[Frontiers in Bioscience 18, 892-900, June 1, 2013]

Immunosuppression and the infection in patients with early SAP

Jian-Ping Li1, Jun Yang1, Ji-Ren Huang1, Dong-Lin Jiang1, Feng Zhang1, Ming-Feng Liu1, Yi Qiang1, Yuan-Long Gu1

1Department of Hepatobiliary Surgery, Third People' s Hospital of Wuxi Affiliated to Medical School of Nantong University, Wuxi 214041, Jiangsu, P. R. China


1. Abstract
2. Introduction
3. Materials and methods
3.1. Study subjects
3.2. Endotoxin analysis
3.3. Urinary lactulose/mannitol (L/M)
3.4. D(-)-lactate determination
3.5. ELISA
3.6. Flow cytometry
3.7. Statistical analysis
4. Results
4.1. Endotoxin, urinary L/M ratio and D(-)-lactate concentration
4.2. Decreased expression of HLA-DR-positive monocytes
4.3. Th1/Th2 imbalance in SAP
4.4. High levels of Treg cells in SAP
4.5. Plasma TNF-α, IL-6 and IL-10 levels
5. Discussion
6. Acknowledgments
7. References


Few data are available on the relationship between immune response and the infection caused by gut mucosal barrier dysfunction in patients with severe acute pancreatitis (SAP). The aim of this study was to investigate the immune response to gut mucosal barrier dysfunction in patients with early SAP. The results showed that the levels of endotoxin, the lactulose/mannitol (L/M) ratio, the D(-)-lactate concentration, the proportion of HLA-DR-positive monocytes, and the expression levels of TNF-α, IL-6 and IL-10 all decreased from a high level while the frequency of Tregs increased during the first 14 days.

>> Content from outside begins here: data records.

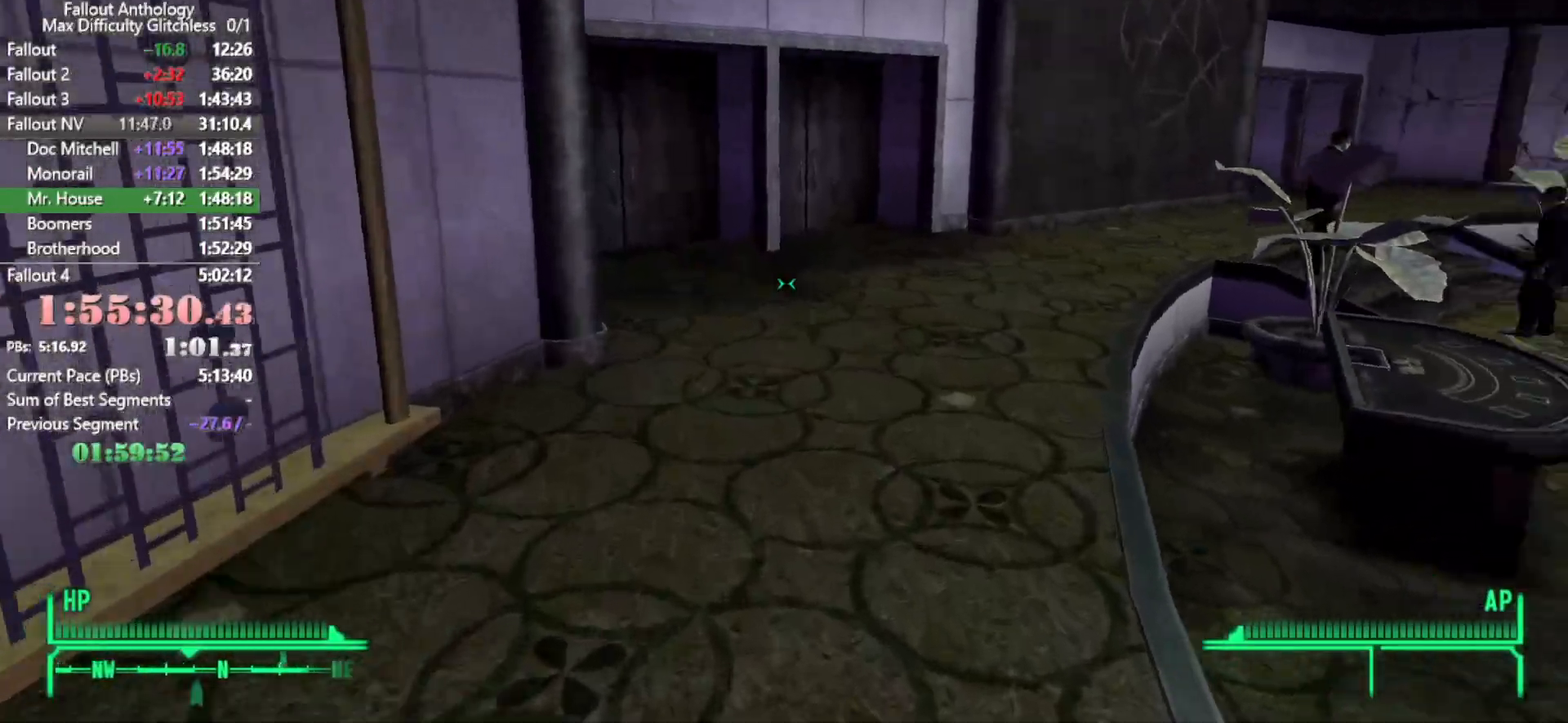
{"keys": ["w"], "mouse": [], "events": [[33, "w", "up"], [133, "w", "down"]]}
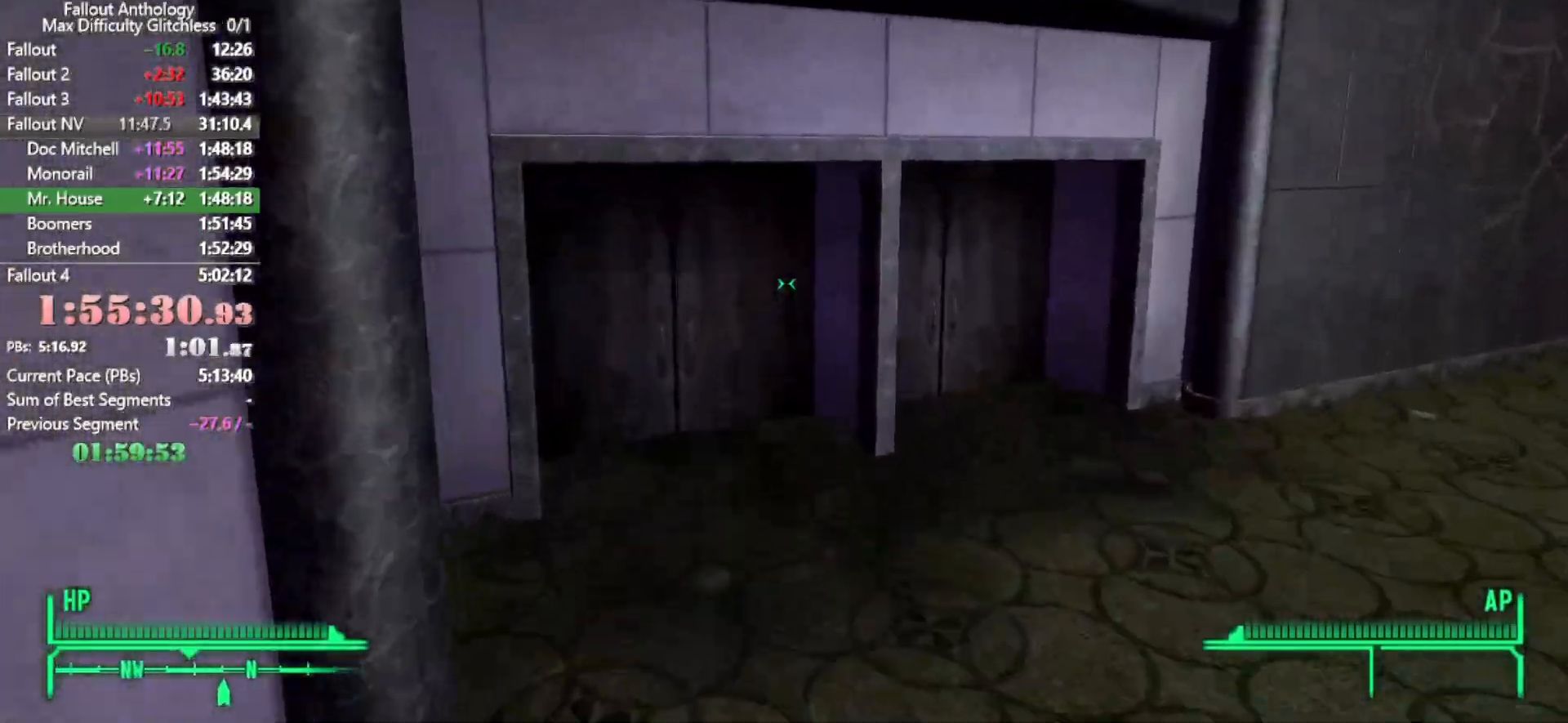
{"keys": ["w"], "mouse": [], "events": []}
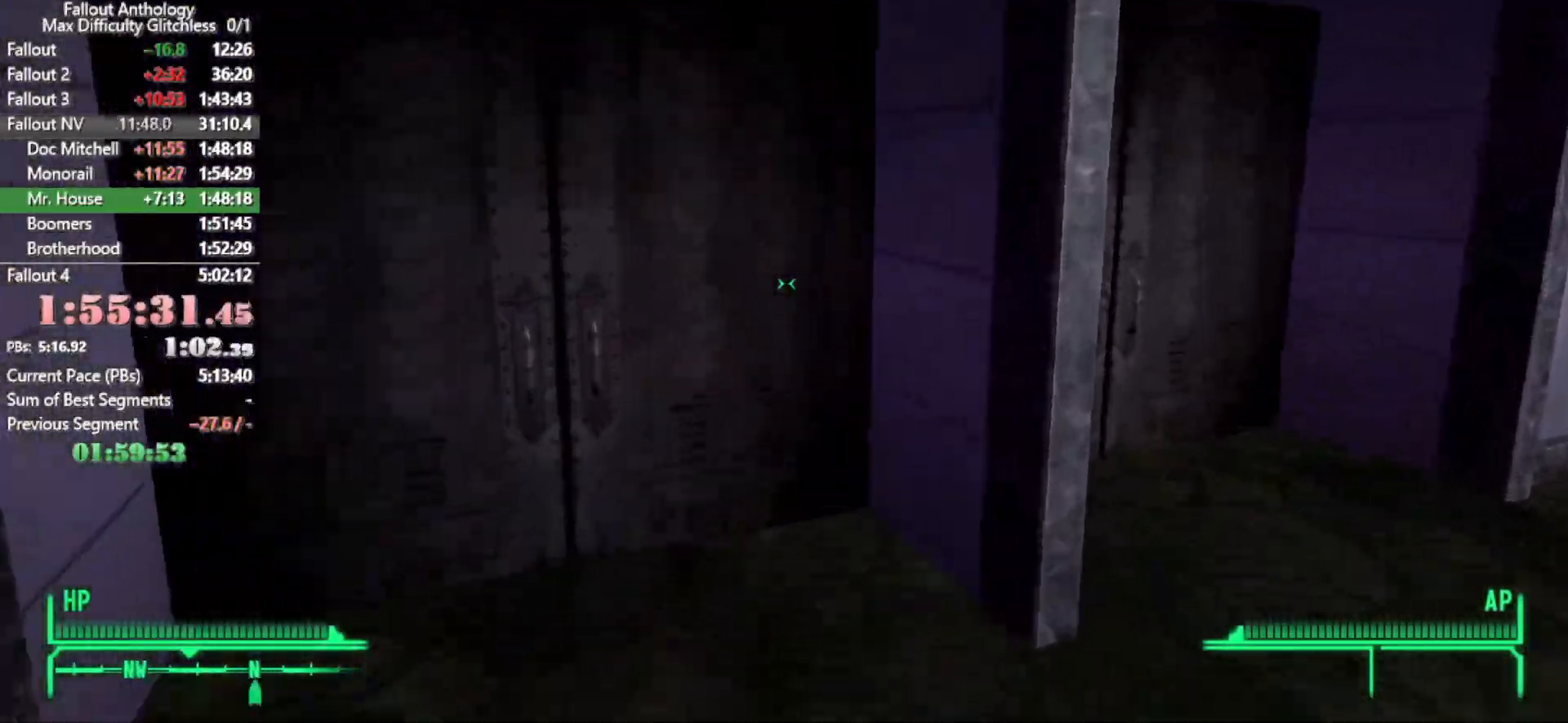
{"keys": [], "mouse": [], "events": [[166, "e", "down"], [250, "e", "up"], [250, "w", "up"]]}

The Th1/Th2 ratio was decreased, with a decreased Th1 and an increased Th2 profile, in the beginning, but it was subsequently increased, with an increased Th1 profile. The data from this study showed that immunosuppression, the shift of the Th1/Th2 balance toward a Th2 response, increased Tregs, and related inflammatory cytokines are involved in the complex process of inflammation and infection caused by gut mucosal barrier dysfunction in patients with early SAP.